[SUPPLIED INFORMATION]
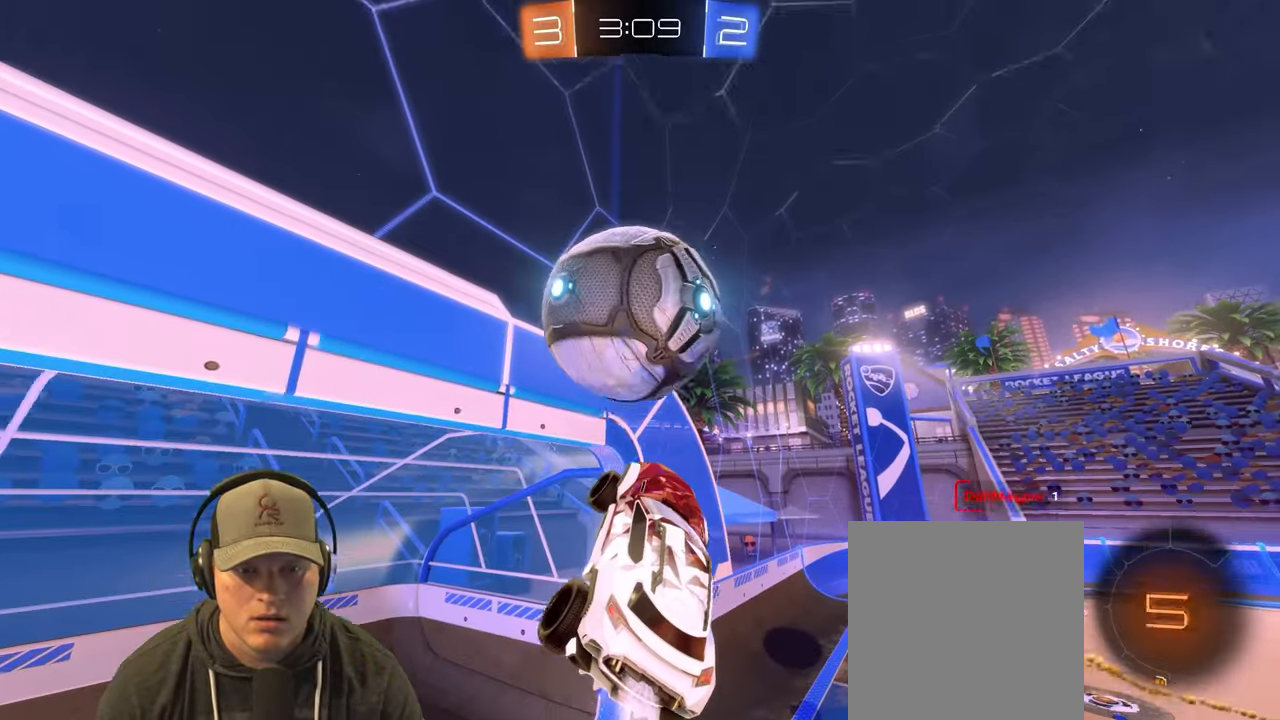
{"buttons": [], "left_stick": "right", "right_stick": "center", "events": [[17, "left_stick", "up"], [267, "left_stick", "right"]]}
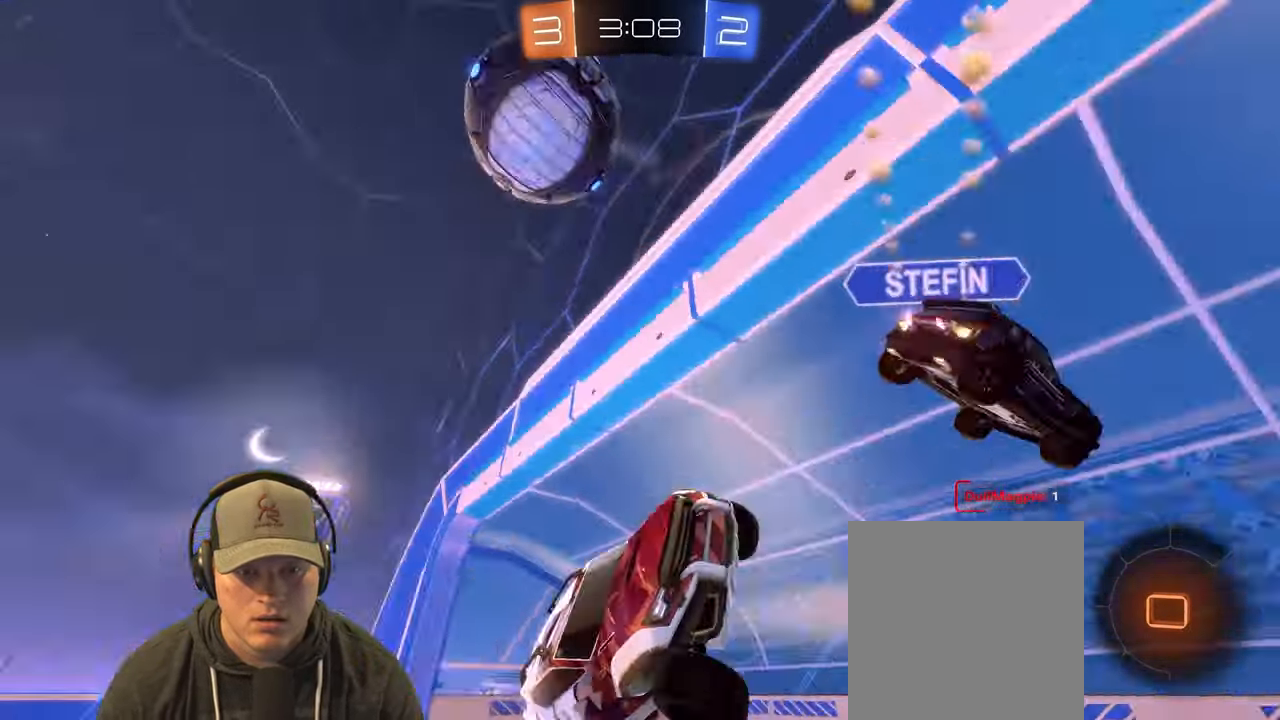
{"buttons": ["R2"], "left_stick": "down-right", "right_stick": "center", "events": [[233, "left_stick", "down-right"], [383, "R2", "down"]]}
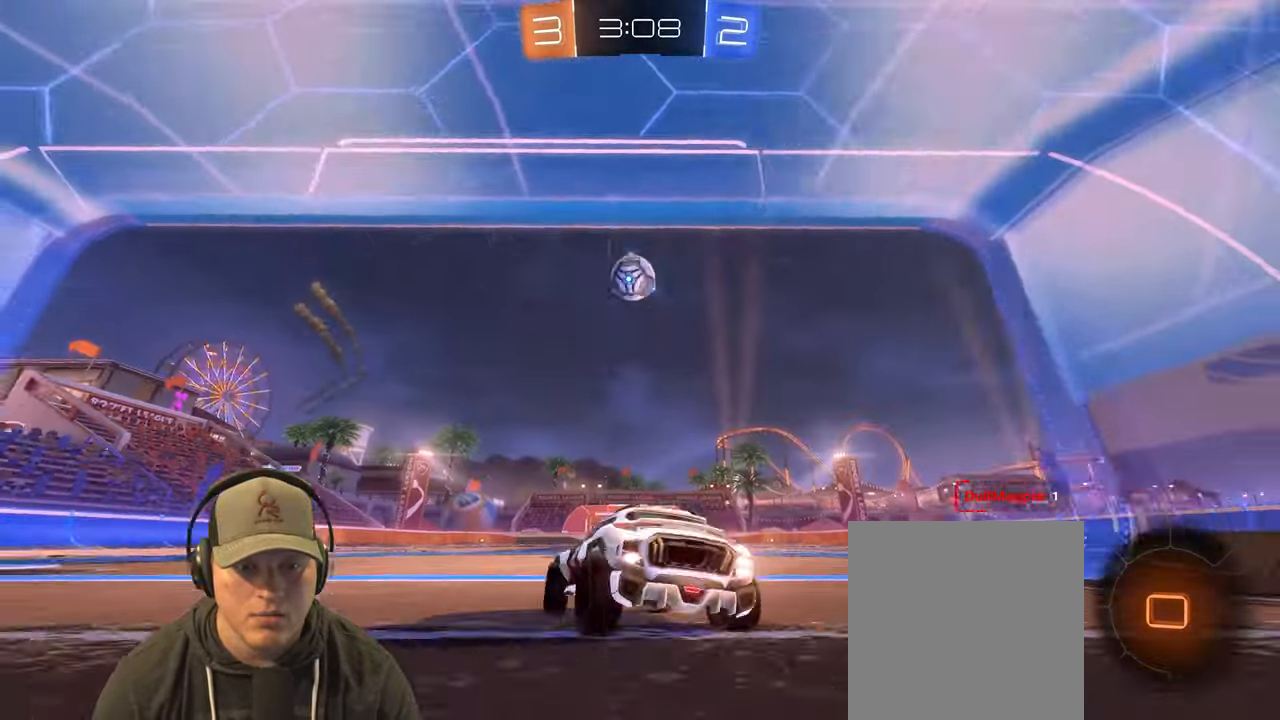
{"buttons": ["R2"], "left_stick": "up-right", "right_stick": "center", "events": [[50, "left_stick", "down-left"], [217, "left_stick", "right"], [333, "left_stick", "up-right"]]}
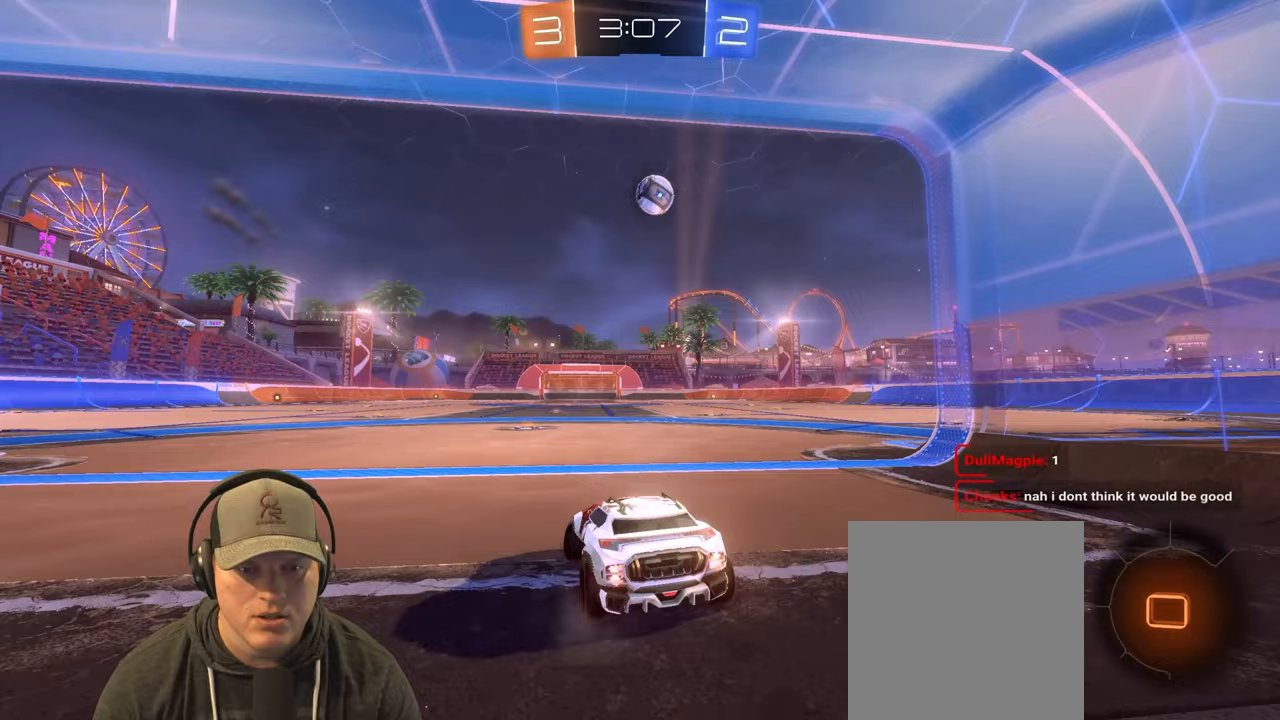
{"buttons": ["R2"], "left_stick": "left", "right_stick": "center", "events": [[217, "left_stick", "center"], [383, "left_stick", "left"]]}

[PROMPT] For this step, transcribe all the material above exactly and drop the images.

[RESULT OF THE EXERCISE]
{"buttons": [], "left_stick": "right", "right_stick": "center", "events": [[17, "left_stick", "up"], [267, "left_stick", "right"]]}
{"buttons": ["R2"], "left_stick": "down-right", "right_stick": "center", "events": [[233, "left_stick", "down-right"], [383, "R2", "down"]]}
{"buttons": ["R2"], "left_stick": "up-right", "right_stick": "center", "events": [[50, "left_stick", "down-left"], [217, "left_stick", "right"], [333, "left_stick", "up-right"]]}
{"buttons": ["R2"], "left_stick": "left", "right_stick": "center", "events": [[217, "left_stick", "center"], [383, "left_stick", "left"]]}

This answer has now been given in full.